Section Not Applicable

If Specified Person is Non-Resident who does not have a permanent establishment in India.

The section has overriding effect on all provisions of Chapter XVIIB of the Income tax Act, 1961 Except the Followings:

192 – TDS on Salary

192A – TDS on Premature withdrawal from EPF

194B – TDS on Lottery

194BB – TDS on Horse Riding

194LBC – TDS on Income in respect of investment in securitization trust

194N – TDS on cash withdrawal in excess of Rs. 1 crore


Tax shall be deducted at Highest of the Followings

A) at twice the rate specified in the relevant provision of the Act or

B) at twice the rate or rates in force; or

C) at the rate of five percent or

D) Section 206AA Rate (If Applicable section applies)

Note :- Similar Provision for TCS u/s 206CCA has also been inserted and applied.

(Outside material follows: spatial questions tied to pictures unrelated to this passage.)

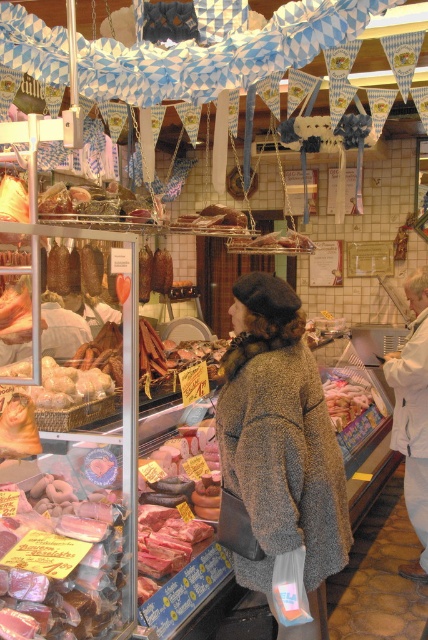
You are a customer in the butcher shop and want to know which item is taller between the pink glossy meat at lower left and the smooth pink sausage at center. Can you tell me?

The pink glossy meat at lower left is taller than the smooth pink sausage at center.

You are a customer in the butcher shop and want to know if your fuzzy brown coat at center will fit in the same shopping bag as the pink glossy meat at lower left. The bag can only hold items where the larger item is no more than twice the size of the smaller one. Can both items fit together?

The fuzzy brown coat at center is bigger than the pink glossy meat at lower left. Since the bag requires the larger item to be no more than twice the size of the smaller one, we need to know the exact size ratio. However, the description only states that the coat is bigger, not the exact size difference. Without knowing if it is exactly twice or more, we cannot confirm if they will fit together.

You are a customer in the butcher shop and want to buy both the pink glossy meat at lower left and the smooth pink sausage at center. If you want to pick them up in order from left to right, which one should you grab first?

The pink glossy meat at lower left should be grabbed first since it is positioned on the left side of the smooth pink sausage at center.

How to Check the Non Filer Status of Seller on Portal

It can be seen that the tax deductor or the tax collector is required to do a due diligence of satisfying himself if the deductee or the collectee is a specified person. This can lead to extra compliance burden on such tax deductor or tax collector. To ease this compliance burden the Central Board of Direct Taxes is issuing a new functionality “Compliance Check for Sections 206AB & 206CCA“. This functionality is made available through reporting portal of the Income-tax Department. The tax deductor or the collector can feed the single PAN (PAN search) or multiple PANs (bulk search) of the deductee or collectee and can get a response from the functionality if such deductee or collectee is a specified person. For PAN Search, response will be visible on the screen which can be downloaded in the PDF format. For Bulk Search, response would be in the form of downloadable file which can be kept for record. The deductor or the collector may check the PAN in the functionality at the beginning of the financial year and then he is not required to check the PAN of non-specified person during that financial year.